Why Investors Should Expect More Tech Volatility
In early November, some of the biggest names in technology experienced sharp volatility, with the Nasdaq posting its steepest weekly drop since April. The correction was short-lived, and the warning headlines faded the following week.
But in my view, investors should not simply move on. There’s a lesson from the volatility that I think will help investors navigate the months and quarters ahead.
The lesson is this: when one sector dominates returns for as long and as strongly as technology has, investors should expect turbulence, even if the earnings and free cash flow remain positive.

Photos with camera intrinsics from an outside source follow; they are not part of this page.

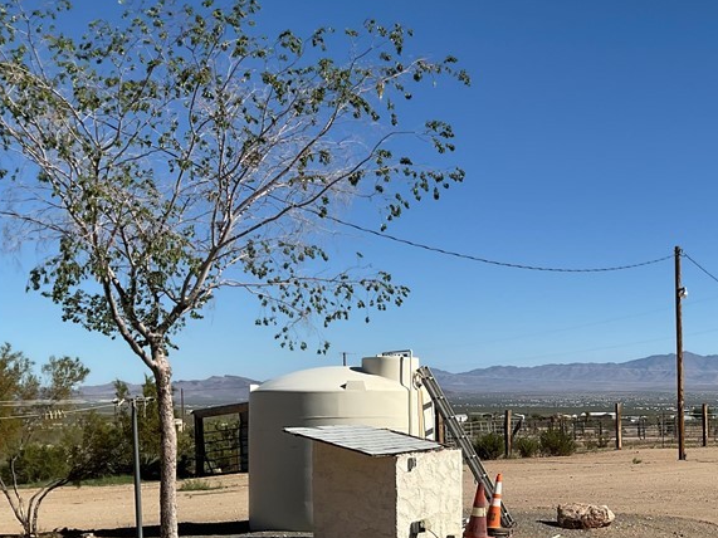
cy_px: 391
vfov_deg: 27.7
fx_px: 1078
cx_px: 626
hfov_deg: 35.0
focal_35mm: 52
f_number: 1.8
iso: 16
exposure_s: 1/2959
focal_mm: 3
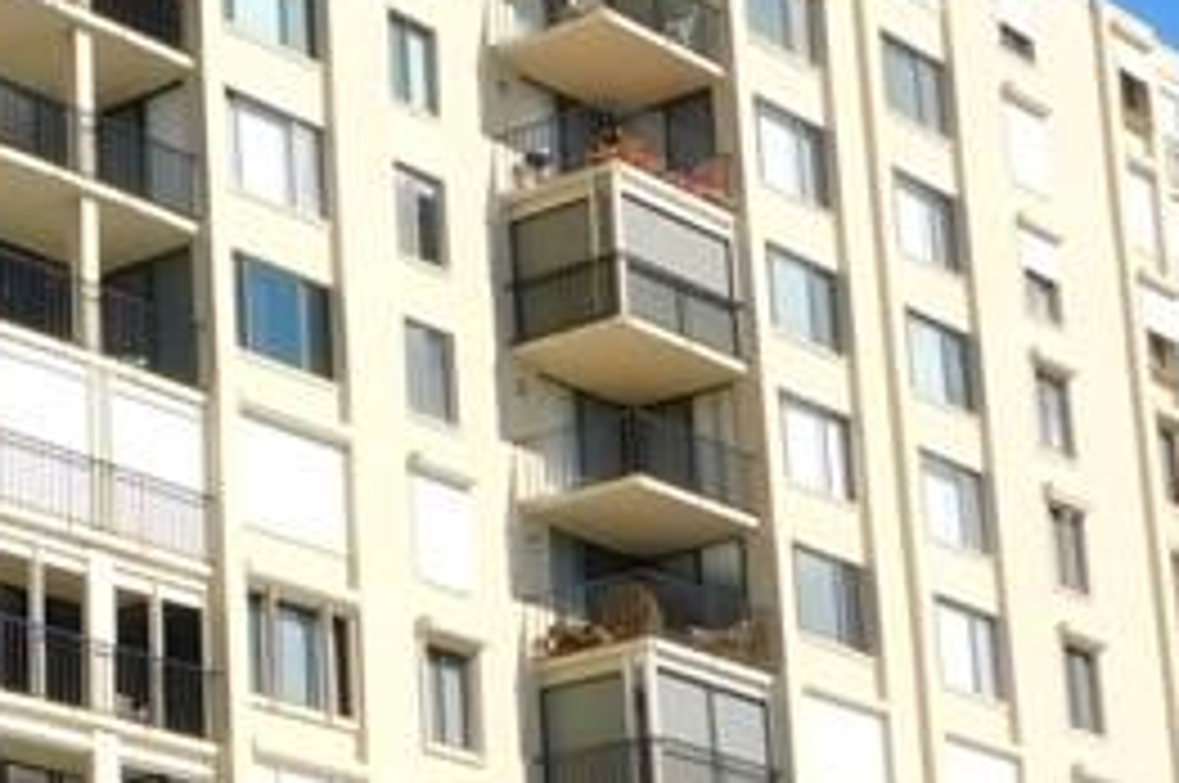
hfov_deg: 17.3
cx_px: -135
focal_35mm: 114
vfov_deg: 12.0
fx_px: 3729
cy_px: 585
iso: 125
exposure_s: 1/1250
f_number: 3.2
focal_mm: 4.9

I’m referring, of course, to the AI-related trade. The biggest names in technology have been the market’s clear leaders this year, but the rally has also produced the kind of concentrated leadership that tends to invite corrections. In many cases, the issue is not that the companies’ business models will eventually collapse. It’s that valuations eventually stretch faster than earnings can keep up. When enthusiasm clusters in a single theme, price moves can disconnect from fundamentals, and short-term volatility becomes inevitable.
In early November, some key industry executives made comments about intensifying competition and soaring capital costs, which may have incited some profit-taking after an extraordinary run. It leaves the door open for even the slightest disappointment to trigger an outsized drawdown.

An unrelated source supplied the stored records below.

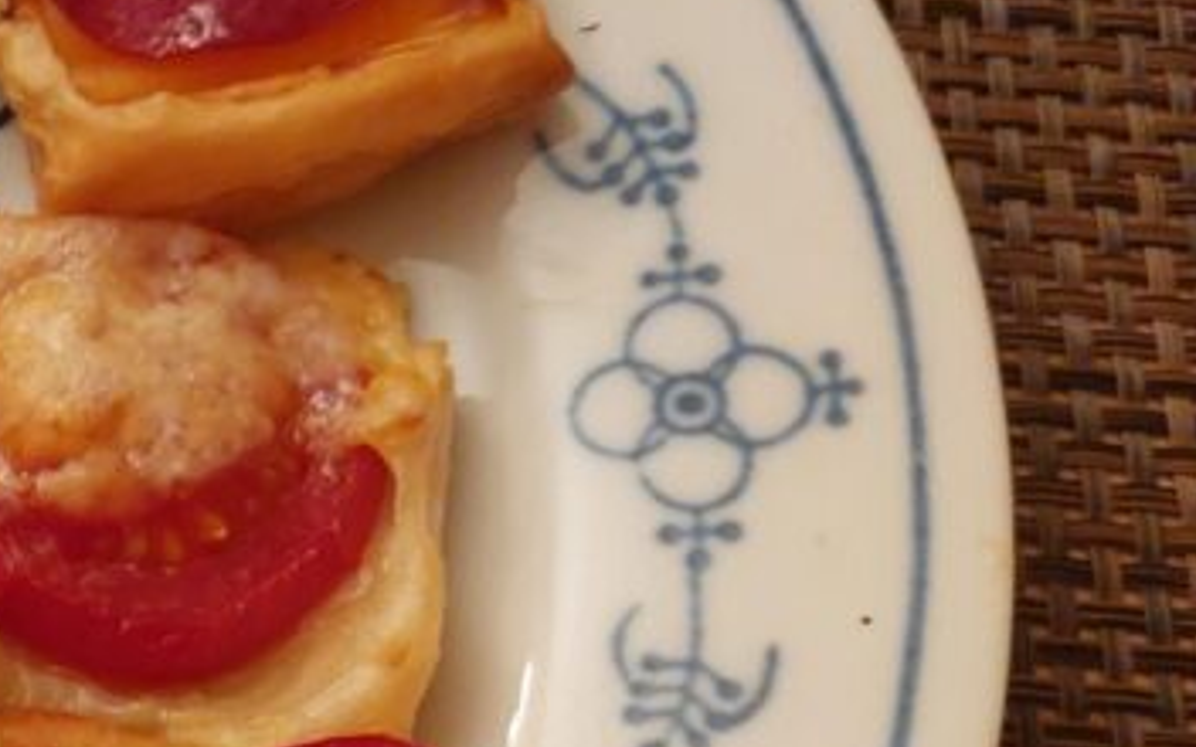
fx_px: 2510
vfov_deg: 16.9
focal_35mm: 77
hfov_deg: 23.9
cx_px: -323
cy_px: 499
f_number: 1.8
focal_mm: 5.23
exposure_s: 1/50
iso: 640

We’ve seen this pattern before.
The late 1990s’ “Nifty Fifty,” the post-financial-crisis tech boom, and the pandemic-era rally all followed a similar script: rapid outperformance, stretched valuations, then a period of cooling or rotation. Importantly, those pauses did not signal the end of innovation or waning long-term opportunities. In my view, they simply reflected the markets’ way of redistributing excess. Corrections often unfold not through broad crashes, but through leadership shifts from one sector to another. This is how I’m increasingly viewing Tech dominance today.1
So, rather than viewing recent weakness as a warning to flee stocks, investors might see it as a reminder of why diversification is the real opportunity, and the hedge at hand. Concentration risk can quietly build up in bull markets, especially when a single narrative (AI) captures both headlines and capital flows. A diversified portfolio, spanning multiple sectors, market caps, and geographies, helps cushion against those inevitable air pockets.
History shows that investors who stayed balanced through tech-driven selloffs fared far better over time than those who chased performance or tried to time their exits.
I would also argue that it is worth acknowledging that parts of today’s AI boom carry a whiff of excess. The technology itself is transformative, but the financial structures supporting it are becoming increasingly creative, and in my view, potentially risky. Building out data centers, chips, and infrastructure powering AI requires extraordinary amounts of capital, and Wall Street has responded with equally extraordinary financing.
I’m going to mention specific companies below, but I want to be clear to readers that I do not make specific security recommendations in columns. My mention of companies here is only to highlight the aforementioned financing structures that I believe investors should be watching.
All the deals involve data centers. Meta’s Hyperion project in Louisiana and OpenAI’s Stargate data centers in Texas and Wisconsin both blend elements of private equity, project finance, and long-dated corporate debt. Some arrangements even promise equity-like returns on what are effectively fixed-income risks, with the companies selling equity in a data center and guaranteeing a payout if they want to exit a lease. This sort of financial ‘innovation’ evokes memories of past cycles when easy money and optimism blurred investors’ perception of risk.
I am not forecasting that the AI bubble is about to burst. But I do want investors to remember how much future growth is already being priced in and how leveraged some of those expectations have become. Even within tech, capital intensity is rising, competition is intensifying, and returns on incremental investment are likely to normalize. Markets will adjust accordingly, and those adjustments can feel abrupt after long periods of one-way momentum.
Bottom Line for Investors
Given what I’ve argued above, last week’s volatility should probably be viewed as healthy. It reminded investors that market leadership never lasts forever and that portfolio balance is the best safeguard against hype cycles. Diversification does not eliminate risk, but it does reduce the impact of any one theme’s unwinding, whether it’s AI today or some new innovation tomorrow.